CASE REPORT
A 76-year-old patient presented with bloating and abdominal pain, with no history of weight loss. He was booked for an elective Colonoscopy.
He had a history of blunt abdominal trauma in a road traffic accident many years back; this was complicated by splenic, bladder and urethral’s rupture, closed pelvic fracture and multiple rib fractures. At that time, the patients underwent explorative laparotomy with splenectomy; he further required surgeries for bladder and urethral reconstruction.
The colonoscopy was initially performed with no complications, up to the terminal ileum; biopsies were taken for diagnostic purpose.
Upon withdrawal of the scope, a suddenly hard resistance was encountered by the operator. Despite multiple attempts, including inserting a pediatric scope along the colonoscope to dislodge it, the scope was irretrievable.
An emergency fluoroscopy revealed that the scope was inside the chest cavity (Figure 1.A); a computed tomography scan showed a chronic left sided TDH; the colonoscope was observed inside a bowel loop, which was incarcerated in the TDH (Figure 1.B). This was, most likely, a chronic result from the blunt abdominal trauma decades earlier.
After a collegial discussion, between general and cardiothoracic surgeons and the gastroenterologist team, the decision was made for a left thoracotomy to reduce the TDH and to retrieve the scope. The surgical approach was chosen in view of two factors: first, as the scope was being stuck in the thoracic cavity, it carried the potential risk of perforating the colon soiling the chest; second, due to the presence of abdominal adhesions, exploring the abdomen would have carried a significant increased risk. The thoracotomy approach was considered a safer approach in this case.
A left posterolateral thoracotomy was performed at the level of the fifth intercostal space; this allowed easy entry to the chest cavity. The hernia’s sac was identified abutting on the lower lobe of the left lung (Figure 2); after blunt dissection, the adhesions between the lung and the sac were dissolved. The scope was palpable inside the sac; this was opened, showing herniated colon (Figure 3.A). No flogosis was observed at the level of the sac’s neck, with no strangulation.

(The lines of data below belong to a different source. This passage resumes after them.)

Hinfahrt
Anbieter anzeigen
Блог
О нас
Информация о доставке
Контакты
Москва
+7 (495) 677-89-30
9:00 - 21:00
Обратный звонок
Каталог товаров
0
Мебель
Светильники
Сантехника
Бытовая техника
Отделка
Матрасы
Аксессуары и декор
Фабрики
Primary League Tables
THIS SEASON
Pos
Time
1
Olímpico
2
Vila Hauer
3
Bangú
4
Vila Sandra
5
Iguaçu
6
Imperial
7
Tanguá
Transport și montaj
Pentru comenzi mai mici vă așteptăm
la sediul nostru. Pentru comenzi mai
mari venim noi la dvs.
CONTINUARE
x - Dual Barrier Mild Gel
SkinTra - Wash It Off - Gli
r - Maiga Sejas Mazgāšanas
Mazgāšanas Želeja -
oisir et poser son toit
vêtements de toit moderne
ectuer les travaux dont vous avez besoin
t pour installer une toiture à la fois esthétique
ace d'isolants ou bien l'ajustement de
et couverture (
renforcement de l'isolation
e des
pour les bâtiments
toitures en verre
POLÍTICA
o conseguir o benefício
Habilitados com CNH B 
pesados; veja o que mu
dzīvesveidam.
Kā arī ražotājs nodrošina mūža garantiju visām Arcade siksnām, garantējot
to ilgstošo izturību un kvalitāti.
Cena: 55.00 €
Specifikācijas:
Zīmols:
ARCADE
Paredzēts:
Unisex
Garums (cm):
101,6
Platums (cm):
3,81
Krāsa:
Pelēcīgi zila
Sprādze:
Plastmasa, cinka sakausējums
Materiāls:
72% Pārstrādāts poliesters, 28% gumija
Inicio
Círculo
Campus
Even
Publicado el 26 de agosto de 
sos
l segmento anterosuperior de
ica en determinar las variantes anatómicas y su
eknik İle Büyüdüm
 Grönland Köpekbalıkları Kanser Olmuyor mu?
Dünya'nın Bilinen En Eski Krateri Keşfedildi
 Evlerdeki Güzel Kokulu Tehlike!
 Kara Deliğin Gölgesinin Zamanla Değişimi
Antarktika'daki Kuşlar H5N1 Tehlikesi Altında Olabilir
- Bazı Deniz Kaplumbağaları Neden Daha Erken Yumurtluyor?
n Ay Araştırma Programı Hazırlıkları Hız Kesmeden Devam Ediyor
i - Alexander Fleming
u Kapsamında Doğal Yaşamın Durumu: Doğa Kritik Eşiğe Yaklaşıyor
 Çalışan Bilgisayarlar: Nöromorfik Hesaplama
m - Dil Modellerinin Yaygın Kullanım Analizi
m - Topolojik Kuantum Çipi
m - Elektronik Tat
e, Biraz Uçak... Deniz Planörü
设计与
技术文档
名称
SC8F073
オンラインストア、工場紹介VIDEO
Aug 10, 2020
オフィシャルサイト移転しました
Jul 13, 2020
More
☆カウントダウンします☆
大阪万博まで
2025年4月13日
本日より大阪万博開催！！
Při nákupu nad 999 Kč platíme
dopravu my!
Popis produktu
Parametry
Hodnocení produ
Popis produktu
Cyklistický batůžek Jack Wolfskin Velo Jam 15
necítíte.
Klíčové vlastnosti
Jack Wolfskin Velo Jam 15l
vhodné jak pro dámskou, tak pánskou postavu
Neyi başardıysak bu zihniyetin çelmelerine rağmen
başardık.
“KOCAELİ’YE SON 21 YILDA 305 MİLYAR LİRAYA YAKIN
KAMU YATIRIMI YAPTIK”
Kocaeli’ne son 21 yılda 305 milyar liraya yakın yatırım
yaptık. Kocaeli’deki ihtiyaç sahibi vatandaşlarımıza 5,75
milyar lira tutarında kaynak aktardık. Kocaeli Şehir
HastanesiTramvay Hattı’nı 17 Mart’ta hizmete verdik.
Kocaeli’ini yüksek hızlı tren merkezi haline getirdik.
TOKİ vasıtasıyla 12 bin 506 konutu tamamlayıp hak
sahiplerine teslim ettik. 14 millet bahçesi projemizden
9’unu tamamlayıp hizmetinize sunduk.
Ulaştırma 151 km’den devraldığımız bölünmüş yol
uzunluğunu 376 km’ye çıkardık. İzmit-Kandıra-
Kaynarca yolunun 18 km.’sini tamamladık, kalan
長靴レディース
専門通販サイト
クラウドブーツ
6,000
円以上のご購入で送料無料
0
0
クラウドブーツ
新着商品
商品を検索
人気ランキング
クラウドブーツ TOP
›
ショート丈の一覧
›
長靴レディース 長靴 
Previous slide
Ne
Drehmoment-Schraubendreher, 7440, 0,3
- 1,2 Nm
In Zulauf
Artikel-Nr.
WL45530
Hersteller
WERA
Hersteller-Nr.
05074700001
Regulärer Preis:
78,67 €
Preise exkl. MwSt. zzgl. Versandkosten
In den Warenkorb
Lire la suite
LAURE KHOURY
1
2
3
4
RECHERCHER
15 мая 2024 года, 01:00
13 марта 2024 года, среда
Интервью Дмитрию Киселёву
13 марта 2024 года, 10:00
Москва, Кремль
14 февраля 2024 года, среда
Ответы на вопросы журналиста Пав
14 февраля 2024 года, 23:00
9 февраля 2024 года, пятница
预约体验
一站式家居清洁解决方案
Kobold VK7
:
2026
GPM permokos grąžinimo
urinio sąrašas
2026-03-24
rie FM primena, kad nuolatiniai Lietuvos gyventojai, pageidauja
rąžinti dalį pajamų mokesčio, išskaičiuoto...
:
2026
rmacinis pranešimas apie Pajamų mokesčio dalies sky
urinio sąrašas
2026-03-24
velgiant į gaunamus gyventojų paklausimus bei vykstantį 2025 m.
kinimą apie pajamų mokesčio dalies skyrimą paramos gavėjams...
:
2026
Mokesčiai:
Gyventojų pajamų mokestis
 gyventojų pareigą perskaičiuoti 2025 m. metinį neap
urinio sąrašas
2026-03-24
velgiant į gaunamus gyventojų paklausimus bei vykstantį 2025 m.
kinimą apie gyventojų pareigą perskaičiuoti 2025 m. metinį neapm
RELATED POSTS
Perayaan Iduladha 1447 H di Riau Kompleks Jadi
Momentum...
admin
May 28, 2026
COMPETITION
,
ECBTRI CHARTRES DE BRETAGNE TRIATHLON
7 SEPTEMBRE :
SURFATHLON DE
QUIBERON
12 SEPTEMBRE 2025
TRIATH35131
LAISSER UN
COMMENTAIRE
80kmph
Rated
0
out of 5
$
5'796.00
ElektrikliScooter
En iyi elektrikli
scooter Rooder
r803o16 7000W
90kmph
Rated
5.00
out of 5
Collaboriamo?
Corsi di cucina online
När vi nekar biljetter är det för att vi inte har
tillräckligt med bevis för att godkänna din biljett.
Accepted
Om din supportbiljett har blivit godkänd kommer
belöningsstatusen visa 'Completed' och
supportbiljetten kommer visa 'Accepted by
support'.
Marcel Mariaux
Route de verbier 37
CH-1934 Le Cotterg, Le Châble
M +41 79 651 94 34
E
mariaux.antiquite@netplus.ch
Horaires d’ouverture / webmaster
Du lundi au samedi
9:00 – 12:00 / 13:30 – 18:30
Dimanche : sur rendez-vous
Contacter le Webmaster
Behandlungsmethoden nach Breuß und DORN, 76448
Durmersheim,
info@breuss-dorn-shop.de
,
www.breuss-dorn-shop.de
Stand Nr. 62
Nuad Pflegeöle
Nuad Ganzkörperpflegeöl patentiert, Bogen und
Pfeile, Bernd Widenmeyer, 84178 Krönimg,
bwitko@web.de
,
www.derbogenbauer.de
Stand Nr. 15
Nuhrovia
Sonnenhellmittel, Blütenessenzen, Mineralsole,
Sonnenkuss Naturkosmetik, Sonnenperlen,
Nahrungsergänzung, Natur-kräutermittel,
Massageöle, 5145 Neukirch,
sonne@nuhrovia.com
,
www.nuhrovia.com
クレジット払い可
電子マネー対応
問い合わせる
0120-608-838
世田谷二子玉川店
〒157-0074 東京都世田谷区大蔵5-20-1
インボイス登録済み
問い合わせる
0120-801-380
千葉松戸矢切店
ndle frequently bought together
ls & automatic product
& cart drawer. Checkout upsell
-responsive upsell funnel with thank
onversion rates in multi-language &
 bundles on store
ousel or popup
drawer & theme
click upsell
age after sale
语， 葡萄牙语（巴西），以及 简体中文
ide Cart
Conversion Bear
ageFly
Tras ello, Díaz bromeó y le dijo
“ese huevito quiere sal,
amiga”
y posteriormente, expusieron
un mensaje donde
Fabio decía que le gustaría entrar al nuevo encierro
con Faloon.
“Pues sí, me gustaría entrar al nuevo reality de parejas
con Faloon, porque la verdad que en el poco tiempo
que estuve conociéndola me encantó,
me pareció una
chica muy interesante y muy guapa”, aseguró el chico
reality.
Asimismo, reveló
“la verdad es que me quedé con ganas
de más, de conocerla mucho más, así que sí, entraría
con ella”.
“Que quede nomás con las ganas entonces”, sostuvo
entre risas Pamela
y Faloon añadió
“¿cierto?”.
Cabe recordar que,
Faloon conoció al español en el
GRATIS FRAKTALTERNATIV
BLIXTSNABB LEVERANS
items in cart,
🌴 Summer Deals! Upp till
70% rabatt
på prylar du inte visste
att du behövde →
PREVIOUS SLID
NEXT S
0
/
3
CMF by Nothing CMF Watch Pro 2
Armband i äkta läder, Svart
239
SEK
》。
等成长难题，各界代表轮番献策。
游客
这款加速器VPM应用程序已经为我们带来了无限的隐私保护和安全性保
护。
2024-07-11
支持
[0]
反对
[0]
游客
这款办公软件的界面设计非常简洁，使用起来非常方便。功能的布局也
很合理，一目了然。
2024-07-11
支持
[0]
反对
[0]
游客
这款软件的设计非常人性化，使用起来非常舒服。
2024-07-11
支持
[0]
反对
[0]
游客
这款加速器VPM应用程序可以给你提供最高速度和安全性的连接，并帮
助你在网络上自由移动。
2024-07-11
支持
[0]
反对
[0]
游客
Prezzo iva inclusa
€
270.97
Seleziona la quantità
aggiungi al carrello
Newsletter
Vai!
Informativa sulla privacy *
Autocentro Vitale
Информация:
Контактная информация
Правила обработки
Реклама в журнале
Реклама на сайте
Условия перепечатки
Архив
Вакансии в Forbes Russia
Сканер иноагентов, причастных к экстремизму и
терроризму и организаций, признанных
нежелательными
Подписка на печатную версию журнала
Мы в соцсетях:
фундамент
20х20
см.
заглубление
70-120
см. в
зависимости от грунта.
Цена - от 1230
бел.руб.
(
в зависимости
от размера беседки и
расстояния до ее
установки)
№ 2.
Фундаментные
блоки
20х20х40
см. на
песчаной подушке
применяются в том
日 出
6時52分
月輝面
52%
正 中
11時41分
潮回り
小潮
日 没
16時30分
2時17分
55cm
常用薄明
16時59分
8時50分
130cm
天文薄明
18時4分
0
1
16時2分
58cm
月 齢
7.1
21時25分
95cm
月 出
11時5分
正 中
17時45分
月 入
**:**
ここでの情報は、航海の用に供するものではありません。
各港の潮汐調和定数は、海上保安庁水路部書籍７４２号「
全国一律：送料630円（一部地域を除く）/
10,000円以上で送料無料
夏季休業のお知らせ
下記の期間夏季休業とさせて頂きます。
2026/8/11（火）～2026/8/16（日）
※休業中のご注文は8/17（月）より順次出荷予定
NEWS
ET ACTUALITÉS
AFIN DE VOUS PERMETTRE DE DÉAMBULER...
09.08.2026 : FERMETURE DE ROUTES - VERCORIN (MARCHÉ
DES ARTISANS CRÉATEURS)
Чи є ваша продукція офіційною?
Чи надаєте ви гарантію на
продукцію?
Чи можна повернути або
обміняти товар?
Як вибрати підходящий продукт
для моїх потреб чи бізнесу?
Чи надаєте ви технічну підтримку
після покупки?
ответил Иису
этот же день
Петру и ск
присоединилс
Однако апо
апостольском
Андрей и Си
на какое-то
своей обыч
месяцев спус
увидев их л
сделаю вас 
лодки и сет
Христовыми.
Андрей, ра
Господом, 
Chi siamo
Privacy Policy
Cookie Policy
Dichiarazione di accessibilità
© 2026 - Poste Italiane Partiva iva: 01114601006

It was decided to perform a manual reduction of the sac (Figure 3.B); this was temporary, and it allowed an easy retraction of the scope per rectally with no resistance.
A thorough and careful examination of the colon revealed no evidence of perforation or injury.
Despite the initial reduction of the sac, later it was noted a very limited space for the hernial contents to be reduced into the abdominal cavity, likely due to the marked adhesions from previous abdominal surgeries. After an intraoperative collegial discussion, it was felt that any further attempts at reducing the hernia in the abdomen and repairing the diaphragmatic defect, would may result in a colonic ischemia.
A conservative strategy was then performed. The diaphragmatic hernial orifice was enlarged to prevent any future strangulation: this was performed with a partial resection, extended for not more than 0.5 cm circumferentially. The colon was then reduced to the abdominal cavity as much as possible.
The procedure was then completed with no further complications.
The patient was closely monitored for signs of intestinal obstruction; he was then discharged home, on third post-operative day, after an uneventful recovery.